* [SUPPLIED MATERIAL]:
BEGIN

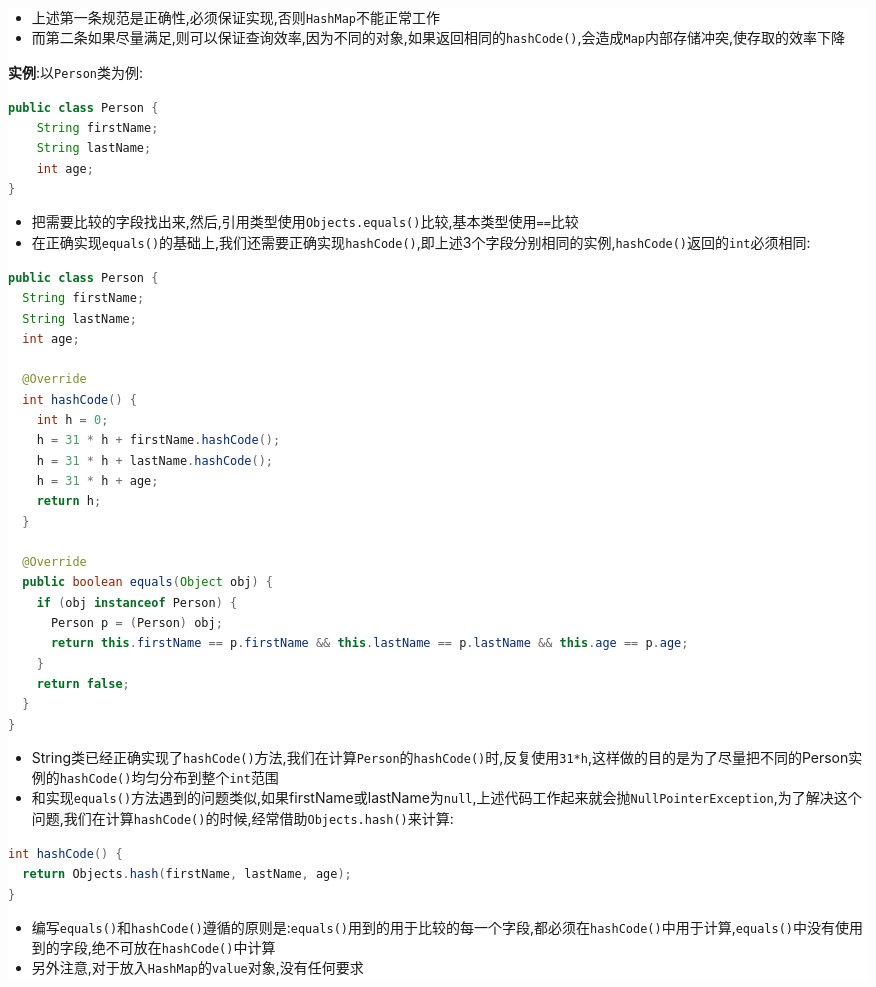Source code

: - 上述第一条规范是正确性,必须保证实现,否则`HashMap`不能正常工作
- 而第二条如果尽量满足,则可以保证查询效率,因为不同的对象,如果返回相同的`hashCode()`,会造成`Map`内部存储冲突,使存取的效率下降

**实例**:以`Person`类为例:

```java
public class Person {
    String firstName;
    String lastName;
    int age;
}
```

- 把需要比较的字段找出来,然后,引用类型使用`Objects.equals()`比较,基本类型使用`==`比较
- 在正确实现`equals()`的基础上,我们还需要正确实现`hashCode()`,即上述3个字段分别相同的实例,`hashCode()`返回的`int`必须相同:

```java
public class Person {
  String firstName;
  String lastName;
  int age;

  @Override
  int hashCode() {
    int h = 0;
    h = 31 * h + firstName.hashCode();
    h = 31 * h + lastName.hashCode();
    h = 31 * h + age;
    return h;
  }

  @Override
  public boolean equals(Object obj) {
    if (obj instanceof Person) {
      Person p = (Person) obj;
      return this.firstName == p.firstName && this.lastName == p.lastName && this.age == p.age;
    }
    return false;
  }
}
```

- String类已经正确实现了`hashCode()`方法,我们在计算``Person``的`hashCode()`时,反复使用`31*h`,这样做的目的是为了尽量把不同的Person实例的`hashCode()`均匀分布到整个`int`范围
- 和实现`equals()`方法遇到的问题类似,如果firstName或lastName为`null`,上述代码工作起来就会抛`NullPointerException`,为了解决这个问题,我们在计算`hashCode()`的时候,经常借助`Objects.hash()`来计算:

```java
int hashCode() {
  return Objects.hash(firstName, lastName, age);
}
```

- 编写`equals()`和`hashCode()`遵循的原则是:`equals()`用到的用于比较的每一个字段,都必须在`hashCode()`中用于计算,`equals()`中没有使用到的字段,绝不可放在`hashCode()`中计算
- 另外注意,对于放入`HashMap`的`value`对象,没有任何要求
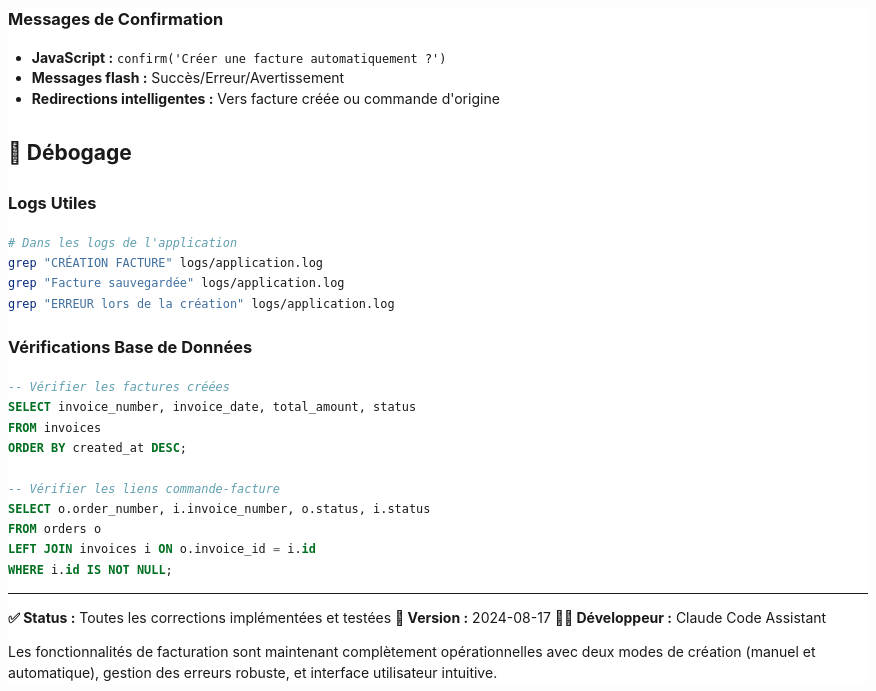 ### Messages de Confirmation

- **JavaScript :** `confirm('Créer une facture automatiquement ?')`
- **Messages flash :** Succès/Erreur/Avertissement
- **Redirections intelligentes :** Vers facture créée ou commande d'origine

## 🔧 Débogage

### Logs Utiles

```bash
# Dans les logs de l'application
grep "CRÉATION FACTURE" logs/application.log
grep "Facture sauvegardée" logs/application.log
grep "ERREUR lors de la création" logs/application.log
```

### Vérifications Base de Données

```sql
-- Vérifier les factures créées
SELECT invoice_number, invoice_date, total_amount, status 
FROM invoices 
ORDER BY created_at DESC;

-- Vérifier les liens commande-facture
SELECT o.order_number, i.invoice_number, o.status, i.status
FROM orders o 
LEFT JOIN invoices i ON o.invoice_id = i.id
WHERE i.id IS NOT NULL;
```

---

**✅ Status :** Toutes les corrections implémentées et testées
**📅 Version :** 2024-08-17
**👨‍💻 Développeur :** Claude Code Assistant

Les fonctionnalités de facturation sont maintenant complètement opérationnelles avec deux modes de création (manuel et automatique), gestion des erreurs robuste, et interface utilisateur intuitive.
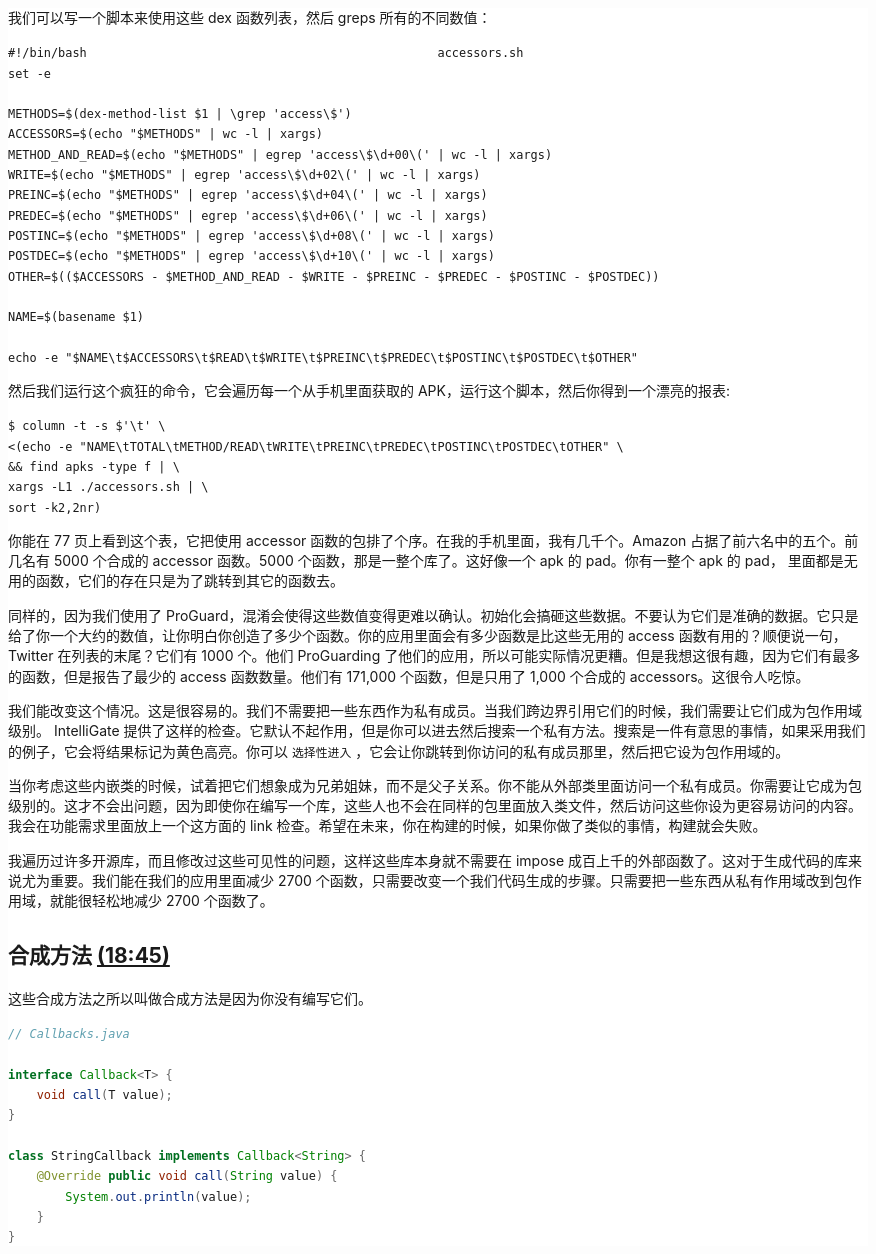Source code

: 我们可以写一个脚本来使用这些 dex 函数列表，然后 greps 所有的不同数值：

```shell
#!/bin/bash                                                 accessors.sh
set -e

METHODS=$(dex-method-list $1 | \grep 'access\$')
ACCESSORS=$(echo "$METHODS" | wc -l | xargs)
METHOD_AND_READ=$(echo "$METHODS" | egrep 'access\$\d+00\(' | wc -l | xargs)
WRITE=$(echo "$METHODS" | egrep 'access\$\d+02\(' | wc -l | xargs)
PREINC=$(echo "$METHODS" | egrep 'access\$\d+04\(' | wc -l | xargs)
PREDEC=$(echo "$METHODS" | egrep 'access\$\d+06\(' | wc -l | xargs)
POSTINC=$(echo "$METHODS" | egrep 'access\$\d+08\(' | wc -l | xargs)
POSTDEC=$(echo "$METHODS" | egrep 'access\$\d+10\(' | wc -l | xargs)
OTHER=$(($ACCESSORS - $METHOD_AND_READ - $WRITE - $PREINC - $PREDEC - $POSTINC - $POSTDEC))

NAME=$(basename $1)

echo -e "$NAME\t$ACCESSORS\t$READ\t$WRITE\t$PREINC\t$PREDEC\t$POSTINC\t$POSTDEC\t$OTHER"
```

然后我们运行这个疯狂的命令，它会遍历每一个从手机里面获取的 APK，运行这个脚本，然后你得到一个漂亮的报表:

```shell
$ column -t -s $'\t' \
<(echo -e "NAME\tTOTAL\tMETHOD/READ\tWRITE\tPREINC\tPREDEC\tPOSTINC\tPOSTDEC\tOTHER" \
&& find apks -type f | \
xargs -L1 ./accessors.sh | \
sort -k2,2nr)
```

你能在 77 页上看到这个表，它把使用 accessor 函数的包排了个序。在我的手机里面，我有几千个。Amazon 占据了前六名中的五个。前几名有 5000 个合成的 accessor 函数。5000 个函数，那是一整个库了。这好像一个 apk 的 pad。你有一整个 apk 的 pad， 里面都是无用的函数，它们的存在只是为了跳转到其它的函数去。

同样的，因为我们使用了 ProGuard，混淆会使得这些数值变得更难以确认。初始化会搞砸这些数据。不要认为它们是准确的数据。它只是给了你一个大约的数值，让你明白你创造了多少个函数。你的应用里面会有多少函数是比这些无用的 access 函数有用的？顺便说一句，Twitter 在列表的末尾？它们有 1000 个。他们 ProGuarding 了他们的应用，所以可能实际情况更糟。但是我想这很有趣，因为它们有最多的函数，但是报告了最少的 access 函数数量。他们有 171,000 个函数，但是只用了 1,000 个合成的 accessors。这很令人吃惊。

我们能改变这个情况。这是很容易的。我们不需要把一些东西作为私有成员。当我们跨边界引用它们的时候，我们需要让它们成为包作用域级别。 IntelliGate 提供了这样的检查。它默认不起作用，但是你可以进去然后搜索一个私有方法。搜索是一件有意思的事情，如果采用我们的例子，它会将结果标记为黄色高亮。你可以 `选择性进入` ，它会让你跳转到你访问的私有成员那里，然后把它设为包作用域的。

当你考虑这些内嵌类的时候，试着把它们想象成为兄弟姐妹，而不是父子关系。你不能从外部类里面访问一个私有成员。你需要让它成为包级别的。这才不会出问题，因为即使你在编写一个库，这些人也不会在同样的包里面放入类文件，然后访问这些你设为更容易访问的内容。我会在功能需求里面放上一个这方面的 link 检查。希望在未来，你在构建的时候，如果你做了类似的事情，构建就会失败。

我遍历过许多开源库，而且修改过这些可见性的问题，这样这些库本身就不需要在 impose 成百上千的外部函数了。这对于生成代码的库来说尤为重要。我们能在我们的应用里面减少 2700 个函数，只需要改变一个我们代码生成的步骤。只需要把一些东西从私有作用域改到包作用域，就能很轻松地减少 2700 个函数了。

## 合成方法 [(18:45)](javascript:presentz.changeChapter(0,82,true);)

这些合成方法之所以叫做合成方法是因为你没有编写它们。

```java
// Callbacks.java

interface Callback<T> {
    void call(T value);
}

class StringCallback implements Callback<String> {
    @Override public void call(String value) {
        System.out.println(value);
    }
}
```
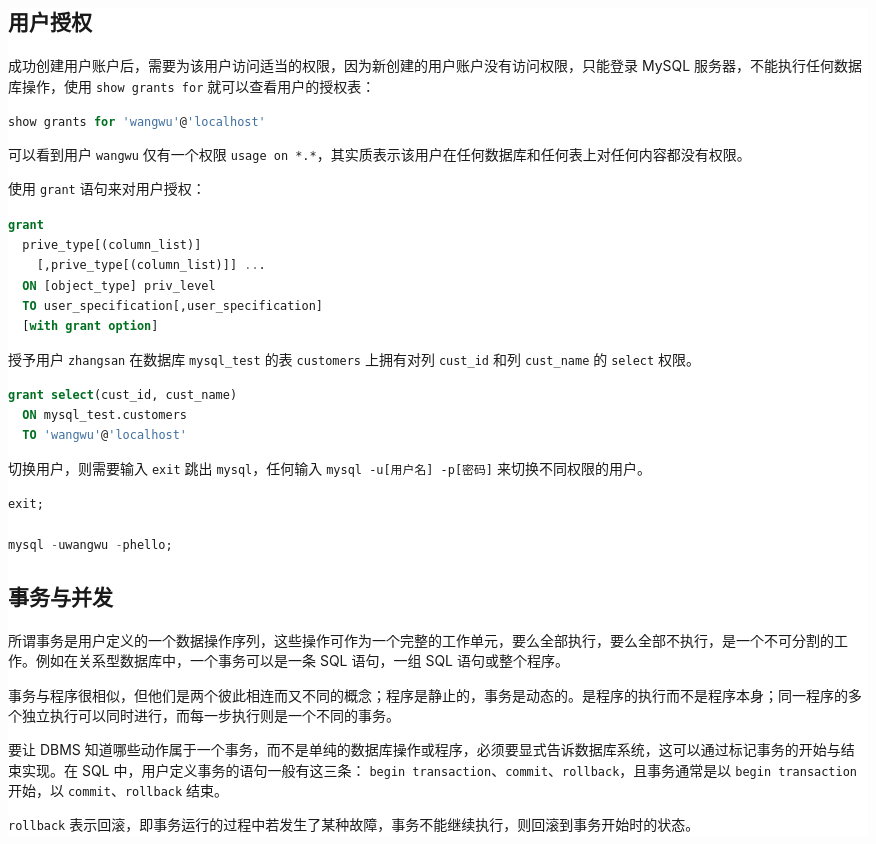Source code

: ## 用户授权

成功创建用户账户后，需要为该用户访问适当的权限，因为新创建的用户账户没有访问权限，只能登录 MySQL 服务器，不能执行任何数据库操作，使用 `show grants for` 就可以查看用户的授权表：

```sql
show grants for 'wangwu'@'localhost'
```

可以看到用户 `wangwu` 仅有一个权限 `usage on *.*`，其实质表示该用户在任何数据库和任何表上对任何内容都没有权限。

使用 `grant` 语句来对用户授权：

```sql
grant
  prive_type[(column_list)]
    [,prive_type[(column_list)]] ...
  ON [object_type] priv_level
  TO user_specification[,user_specification]
  [with grant option]
```

授予用户 `zhangsan` 在数据库 `mysql_test` 的表 `customers` 上拥有对列 `cust_id` 和列 `cust_name` 的 `select` 权限。

```sql
grant select(cust_id, cust_name)
  ON mysql_test.customers
  TO 'wangwu'@'localhost'
```

切换用户，则需要输入 `exit` 跳出 `mysql`，任何输入 `mysql -u[用户名] -p[密码]` 来切换不同权限的用户。

```sql
exit;

mysql -uwangwu -phello;
```

## 事务与并发

所谓事务是用户定义的一个数据操作序列，这些操作可作为一个完整的工作单元，要么全部执行，要么全部不执行，是一个不可分割的工作。例如在关系型数据库中，一个事务可以是一条 SQL 语句，一组 SQL 语句或整个程序。

事务与程序很相似，但他们是两个彼此相连而又不同的概念；程序是静止的，事务是动态的。是程序的执行而不是程序本身；同一程序的多个独立执行可以同时进行，而每一步执行则是一个不同的事务。

要让 DBMS 知道哪些动作属于一个事务，而不是单纯的数据库操作或程序，必须要显式告诉数据库系统，这可以通过标记事务的开始与结束实现。在 SQL 中，用户定义事务的语句一般有这三条： `begin transaction`、`commit`、`rollback`，且事务通常是以 `begin transaction` 开始，以 `commit`、`rollback` 结束。

`rollback` 表示回滚，即事务运行的过程中若发生了某种故障，事务不能继续执行，则回滚到事务开始时的状态。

END

* [PROBLEM REQUIREMENTS]: Using the listing above, gather each line that holds the string "value" and copy it.

* [RESULT OF THIS TASK]:
- 另外注意,对于放入`HashMap`的`value`对象,没有任何要求
    void call(T value);
    @Override public void call(String value) {
        System.out.println(value);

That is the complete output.